Hunteburg
Besuche zwischen 1894 und 1898 beim Neffen Otto Nöldeke
Wilhelm Busch kam zwischen 1894 und 1897 zu mehreren längeren Aufenthalten nach Hunteburg, wo sein Neffe Otto Nöldeke als evangelischer Pastor amtierte.
Später zog die Familie nach Mechtshausen. Dort fand Busch dann seinen letzten festen Wohnsitz.
Meinerseits war ich, jedesmal bloß auf ein paar Täg, in Celle und in Wolfenbüttel, und zuletzt in Hunteburg, um hier den kleinen Großneffen, genannt Martin, der nun bereits 8 Wochen alt wird, zu besuchen und kennen zu lernen. Recht drollig, fürwahr, so ein klein winziges Menschenwürmchen! Aber er weiß, was er will. Trinken ist sein Bestes. Wird er nicht prompt bedient, gleich ist er ungnädig. Toilette dagegen macht er nicht gern, sondern sträubt sich mit Hand und Fuß; Doch da hilft kein Strampeln nicht; / Reinlichkeit ist Menschenpflicht.
= = =
▶ _AUFGABE_
Schreiben Sie aus dem Text über Wilhelm Buschs Besuche in Hunteburg einen Abschnitt wortgetreu ab. Setzen Sie bei den Worten „Später zog die“ ein und hören Sie nach „Reinlichkeit ist Menschenpflicht.“ auf.
= = =
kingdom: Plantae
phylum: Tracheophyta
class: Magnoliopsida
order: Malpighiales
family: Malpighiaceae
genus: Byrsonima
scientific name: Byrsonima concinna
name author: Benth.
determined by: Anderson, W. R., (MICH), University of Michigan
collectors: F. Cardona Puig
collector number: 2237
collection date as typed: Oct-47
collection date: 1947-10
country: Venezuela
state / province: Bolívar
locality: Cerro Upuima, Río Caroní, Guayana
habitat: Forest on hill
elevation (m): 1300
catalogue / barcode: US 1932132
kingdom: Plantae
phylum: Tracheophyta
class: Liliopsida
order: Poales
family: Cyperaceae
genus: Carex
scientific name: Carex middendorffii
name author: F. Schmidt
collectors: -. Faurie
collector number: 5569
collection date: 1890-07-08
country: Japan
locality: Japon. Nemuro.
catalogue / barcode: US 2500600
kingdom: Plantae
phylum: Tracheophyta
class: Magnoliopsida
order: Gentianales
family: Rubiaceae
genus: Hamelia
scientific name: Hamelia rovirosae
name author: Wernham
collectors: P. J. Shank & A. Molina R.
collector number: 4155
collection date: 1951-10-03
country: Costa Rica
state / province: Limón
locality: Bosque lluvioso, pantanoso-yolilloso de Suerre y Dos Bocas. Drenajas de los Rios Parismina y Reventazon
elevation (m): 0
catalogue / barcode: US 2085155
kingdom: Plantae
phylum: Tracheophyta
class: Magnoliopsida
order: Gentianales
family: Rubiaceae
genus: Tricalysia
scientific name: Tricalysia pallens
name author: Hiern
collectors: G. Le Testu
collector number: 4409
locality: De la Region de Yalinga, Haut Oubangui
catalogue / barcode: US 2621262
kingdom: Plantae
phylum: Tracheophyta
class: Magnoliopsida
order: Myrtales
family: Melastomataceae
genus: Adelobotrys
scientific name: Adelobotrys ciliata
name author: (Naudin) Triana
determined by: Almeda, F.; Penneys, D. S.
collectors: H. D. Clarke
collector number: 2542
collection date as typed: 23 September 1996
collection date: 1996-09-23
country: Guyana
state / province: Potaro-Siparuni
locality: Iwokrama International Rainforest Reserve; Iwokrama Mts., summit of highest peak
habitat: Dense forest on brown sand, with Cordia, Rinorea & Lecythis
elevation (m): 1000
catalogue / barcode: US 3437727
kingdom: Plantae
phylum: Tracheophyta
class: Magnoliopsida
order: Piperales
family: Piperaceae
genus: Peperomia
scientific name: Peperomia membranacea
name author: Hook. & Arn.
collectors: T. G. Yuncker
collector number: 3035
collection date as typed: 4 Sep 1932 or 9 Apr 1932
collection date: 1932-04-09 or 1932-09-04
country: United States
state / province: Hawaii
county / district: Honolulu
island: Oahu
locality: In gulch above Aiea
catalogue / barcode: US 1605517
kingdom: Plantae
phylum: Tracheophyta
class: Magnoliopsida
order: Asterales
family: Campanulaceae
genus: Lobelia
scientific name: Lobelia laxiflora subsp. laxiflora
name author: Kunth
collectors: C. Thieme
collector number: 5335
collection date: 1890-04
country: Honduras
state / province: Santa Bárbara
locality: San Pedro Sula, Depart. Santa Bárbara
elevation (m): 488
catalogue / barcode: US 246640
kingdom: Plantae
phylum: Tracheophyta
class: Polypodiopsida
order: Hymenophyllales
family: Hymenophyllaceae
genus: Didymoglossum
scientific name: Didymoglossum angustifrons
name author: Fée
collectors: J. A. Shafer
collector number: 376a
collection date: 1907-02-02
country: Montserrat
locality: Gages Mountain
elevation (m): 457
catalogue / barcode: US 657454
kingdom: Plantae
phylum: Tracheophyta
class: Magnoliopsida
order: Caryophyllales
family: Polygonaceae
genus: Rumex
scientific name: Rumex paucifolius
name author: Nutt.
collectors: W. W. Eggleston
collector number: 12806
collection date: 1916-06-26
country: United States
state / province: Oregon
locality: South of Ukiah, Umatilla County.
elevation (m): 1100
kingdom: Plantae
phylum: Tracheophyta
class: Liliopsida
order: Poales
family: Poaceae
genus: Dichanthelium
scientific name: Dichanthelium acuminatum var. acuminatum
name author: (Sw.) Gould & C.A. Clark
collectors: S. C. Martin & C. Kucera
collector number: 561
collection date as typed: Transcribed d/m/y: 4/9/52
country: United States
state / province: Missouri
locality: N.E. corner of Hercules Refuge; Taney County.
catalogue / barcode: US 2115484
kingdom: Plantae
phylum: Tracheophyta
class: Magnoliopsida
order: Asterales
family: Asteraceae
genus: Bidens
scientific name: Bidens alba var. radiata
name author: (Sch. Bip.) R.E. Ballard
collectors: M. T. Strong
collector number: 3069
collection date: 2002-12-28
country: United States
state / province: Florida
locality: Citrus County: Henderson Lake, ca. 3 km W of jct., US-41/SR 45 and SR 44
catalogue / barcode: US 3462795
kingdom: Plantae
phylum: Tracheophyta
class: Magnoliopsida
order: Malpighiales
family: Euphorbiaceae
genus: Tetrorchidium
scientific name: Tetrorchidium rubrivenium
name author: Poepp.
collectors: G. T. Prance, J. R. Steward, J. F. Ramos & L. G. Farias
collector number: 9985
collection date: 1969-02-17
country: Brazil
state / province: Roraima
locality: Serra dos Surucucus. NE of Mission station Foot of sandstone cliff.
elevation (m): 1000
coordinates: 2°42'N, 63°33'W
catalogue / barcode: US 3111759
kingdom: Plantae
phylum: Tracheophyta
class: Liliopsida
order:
= = =
▶ _LÖSUNG_
Später zog die Familie nach Mechtshausen. Dort fand Busch dann seinen letzten festen Wohnsitz.
Meinerseits war ich, jedesmal bloß auf ein paar Täg, in Celle und in Wolfenbüttel, und zuletzt in Hunteburg, um hier den kleinen Großneffen, genannt Martin, der nun bereits 8 Wochen alt wird, zu besuchen und kennen zu lernen. Recht drollig, fürwahr, so ein klein winziges Menschenwürmchen! Aber er weiß, was er will. Trinken ist sein Bestes. Wird er nicht prompt bedient, gleich ist er ungnädig. Toilette dagegen macht er nicht gern, sondern sträubt sich mit Hand und Fuß; Doch da hilft kein Strampeln nicht; / Reinlichkeit ist Menschenpflicht.